Nunmehr macht die Antragstellerin Schadensersatzansprüche wegen der unabgestimmten und damit unberechtigten Verfügung geltend. Sie fordert die Hälfte des Erlöses, den der Antragsteller im November 2016 mit dem Verkauf erzielt hat (9.500 €). Sie verlangt also nicht etwa nur die Hälfte des Betrags, der zum Stichtag vorhanden war (6.500 €). Das AG gab diesem Antrag statt.

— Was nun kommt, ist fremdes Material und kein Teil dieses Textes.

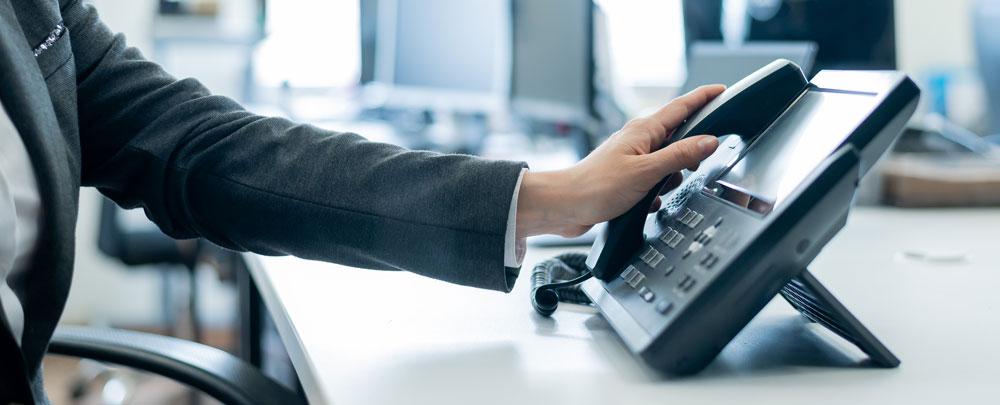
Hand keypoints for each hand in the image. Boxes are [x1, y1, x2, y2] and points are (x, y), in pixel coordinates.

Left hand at [516, 85, 724, 237]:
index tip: (721, 90)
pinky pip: (653, 181)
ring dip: (669, 179)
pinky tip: (646, 202)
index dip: (703, 97)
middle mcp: (638, 140)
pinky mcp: (626, 178)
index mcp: (643, 130)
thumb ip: (679, 156)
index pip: (681, 107)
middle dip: (689, 153)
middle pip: (677, 135)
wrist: (565, 206)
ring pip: (666, 163)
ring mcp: (632, 158)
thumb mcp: (646, 171)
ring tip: (659, 190)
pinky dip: (655, 193)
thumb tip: (708, 142)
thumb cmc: (596, 187)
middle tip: (695, 165)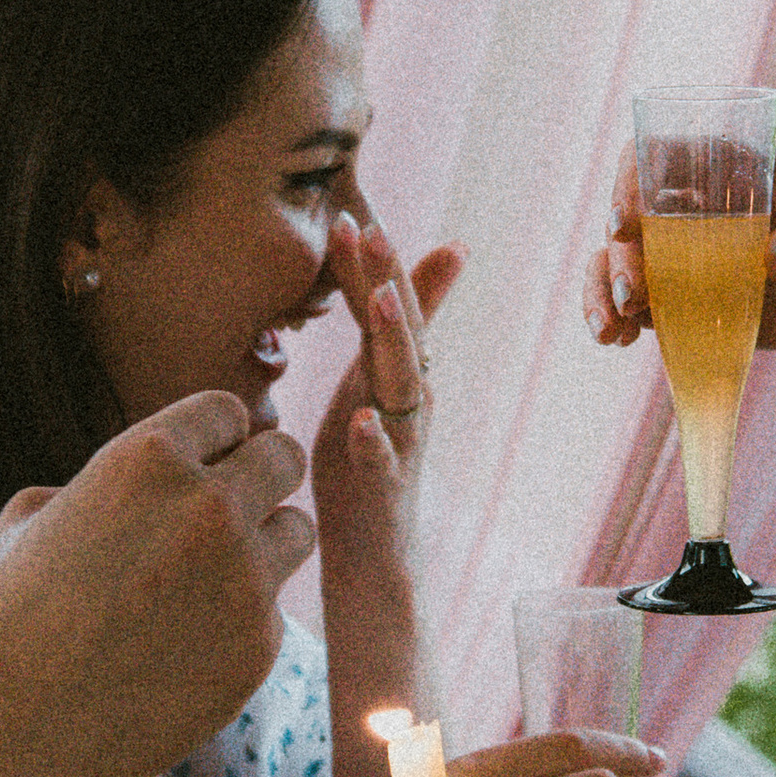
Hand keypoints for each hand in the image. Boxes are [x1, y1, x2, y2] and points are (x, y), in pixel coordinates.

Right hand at [0, 394, 316, 776]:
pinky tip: (182, 650)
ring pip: (298, 530)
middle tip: (228, 511)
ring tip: (208, 579)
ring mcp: (245, 579)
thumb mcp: (31, 518)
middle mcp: (211, 507)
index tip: (199, 467)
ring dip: (265, 544)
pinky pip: (273, 611)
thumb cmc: (2, 621)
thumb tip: (150, 485)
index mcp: (149, 457)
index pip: (228, 410)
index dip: (212, 439)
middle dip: (259, 477)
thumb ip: (105, 483)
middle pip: (285, 458)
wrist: (2, 733)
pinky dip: (241, 622)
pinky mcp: (261, 647)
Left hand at [311, 209, 463, 574]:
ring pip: (404, 388)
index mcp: (395, 374)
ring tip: (381, 304)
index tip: (347, 218)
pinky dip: (376, 443)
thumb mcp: (374, 386)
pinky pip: (385, 465)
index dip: (372, 266)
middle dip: (391, 280)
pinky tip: (361, 423)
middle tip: (372, 232)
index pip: (389, 309)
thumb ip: (389, 328)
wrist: (375, 558)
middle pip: (404, 333)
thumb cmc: (369, 464)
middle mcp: (408, 401)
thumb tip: (429, 259)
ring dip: (394, 344)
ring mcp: (401, 446)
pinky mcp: (385, 493)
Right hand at [584, 143, 775, 351]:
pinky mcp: (703, 303)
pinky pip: (648, 309)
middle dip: (619, 258)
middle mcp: (701, 208)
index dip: (631, 185)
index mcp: (732, 166)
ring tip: (609, 331)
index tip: (628, 223)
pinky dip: (622, 323)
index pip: (659, 157)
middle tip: (632, 295)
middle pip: (633, 221)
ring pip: (624, 265)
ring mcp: (696, 258)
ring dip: (604, 292)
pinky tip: (617, 342)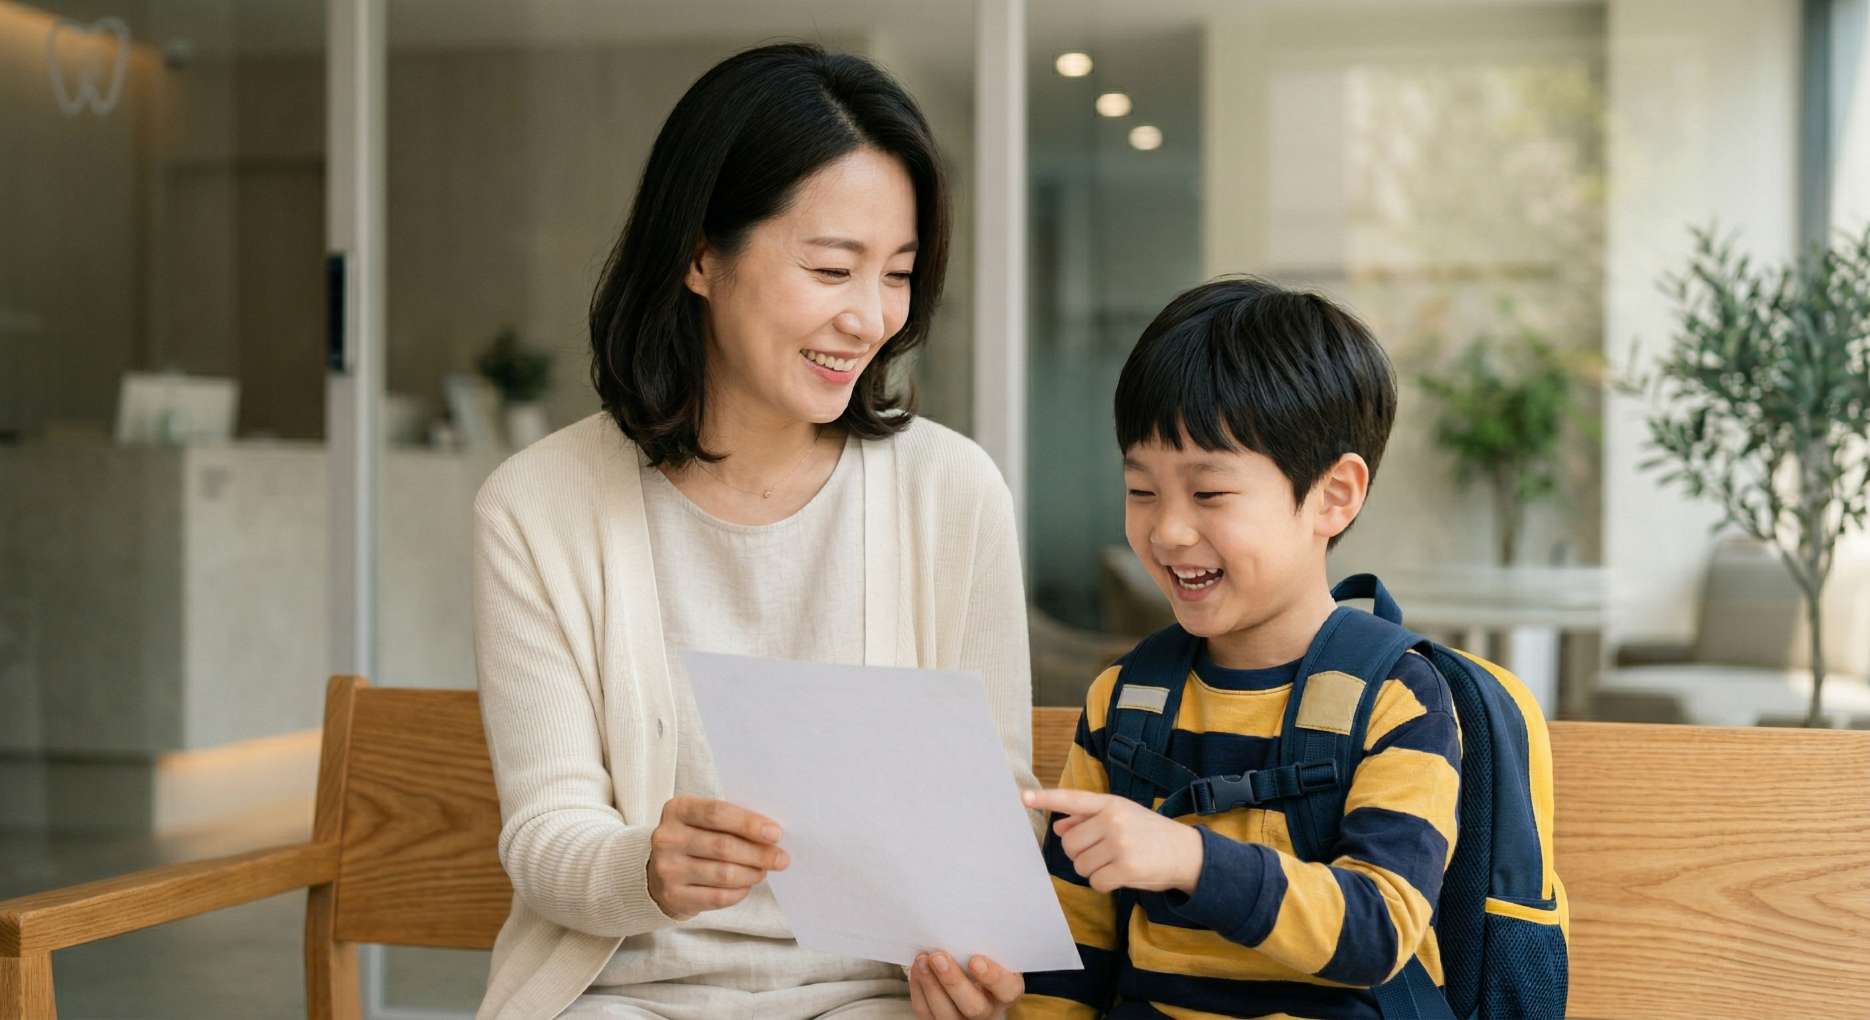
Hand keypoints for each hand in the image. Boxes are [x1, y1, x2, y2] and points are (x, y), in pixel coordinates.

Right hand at [646, 796, 788, 917]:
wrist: (658, 871)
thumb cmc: (693, 839)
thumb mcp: (702, 820)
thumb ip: (731, 821)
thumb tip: (771, 834)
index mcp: (677, 810)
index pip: (717, 813)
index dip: (749, 823)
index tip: (775, 833)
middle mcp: (667, 838)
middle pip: (723, 846)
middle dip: (759, 853)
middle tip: (781, 858)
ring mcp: (667, 868)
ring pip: (723, 874)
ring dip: (751, 873)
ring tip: (762, 871)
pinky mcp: (673, 895)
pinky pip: (717, 897)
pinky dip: (739, 892)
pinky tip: (746, 886)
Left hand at [908, 951, 1021, 1019]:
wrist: (970, 974)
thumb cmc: (984, 954)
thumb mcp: (992, 949)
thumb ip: (986, 940)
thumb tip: (967, 916)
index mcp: (1007, 991)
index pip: (1007, 990)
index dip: (993, 977)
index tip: (975, 960)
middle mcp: (988, 1011)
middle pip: (974, 1007)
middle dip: (953, 982)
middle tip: (938, 957)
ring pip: (946, 1014)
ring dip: (931, 985)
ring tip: (922, 960)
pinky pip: (926, 1013)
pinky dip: (919, 990)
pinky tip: (917, 969)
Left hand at [1023, 788, 1203, 894]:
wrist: (1186, 853)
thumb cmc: (1149, 833)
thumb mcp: (1122, 816)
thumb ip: (1088, 819)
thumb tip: (1058, 827)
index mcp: (1110, 804)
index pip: (1072, 799)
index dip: (1046, 799)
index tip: (1023, 797)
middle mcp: (1113, 820)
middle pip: (1070, 845)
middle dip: (1081, 854)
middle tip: (1104, 852)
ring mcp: (1120, 844)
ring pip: (1080, 865)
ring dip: (1094, 870)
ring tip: (1117, 862)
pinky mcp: (1126, 867)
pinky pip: (1096, 882)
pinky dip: (1104, 883)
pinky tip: (1122, 875)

Die Entscheidung des Gerichts

Der Senat weist die hiergegen gerichtete Beschwerde des Antragsgegners zurück. Dabei lässt er dahingestellt, ob die Rechtsprechung des BGH zur Inhaberschaft an einem gemeinsamen Depot im konkreten Fall noch anzuwenden sei. Grundlage der rechtskräftigen Zugewinnausgleichs-entscheidung des AG sei nämlich, dass die Eheleute zu gleichen Anteilen Miteigentümer der Wertpapiere gewesen seien. Dem entsprechenden Sachvortrag der Antragstellerin sei der Antragsgegner erstinstanzlich nicht substantiiert entgegengetreten. Der Antragsgegner sei gem. § 242 BGB nicht berechtigt, in einem nachfolgenden Verfahren betreffend die Aufteilung des Depots oder betreffend Schadensersatzansprüchen wegen einseitiger Verfügung etwas anderes zu behaupten. Es liege eine Fallkonstellation des widersprüchlichen Verhaltens (venire contra factum proprium) vor. Zwar könne ein Verfahrensbeteiligter im Prozess grundsätzlich einen in sich widersprüchlichen Sachvortrag unterbreiten oder seinen Vortrag im Rahmen des prozessual Zulässigen ändern. Auch könne er seine Rechtsansicht ändern. Ein von Amts wegen zu berücksichtigendes widersprüchliches Verhalten liege aber vor, wenn ein Beteiligter die Vorteile für sich in Anspruch nehme, ohne die damit korrespondierenden Nachteile tragen zu wollen. Wenn im Zugewinnausgleichsverfahren von einer hälftigen Beteiligung ausgegangen werde, könne der andere Ehepartner jedenfalls später über die Ausgleichsberechtigung nach Gemeinschaftsrecht hälftig am Vermögenswert profitieren. Sofern der Verpflichtete im Verfahren betreffend die Aufteilung des Depots nunmehr das Miteigentum bestreite, werde der Berechtigte aber gänzlich von der Beteiligung ausgeschlossen. Weder über Zugewinn noch über den Ausgleich aus der Bruchteilsgemeinschaft erhalte er ja einen Ausgleich. Diese Rechtsfolge müsse selbst dann gelten, wenn – wie hier – die Änderung des Tatsachenvortrags darauf beruhe, dass er in dem einen Verfahren den Vortrag des Gegners nicht ausreichend bestritten und erst im danach folgenden Verfahren substantiierten gegenteiligen Vortrag unterbreitet habe. In beiden Varianten stelle es gem. § 138 ZPO eine unzulässige Rechtsausübung dar.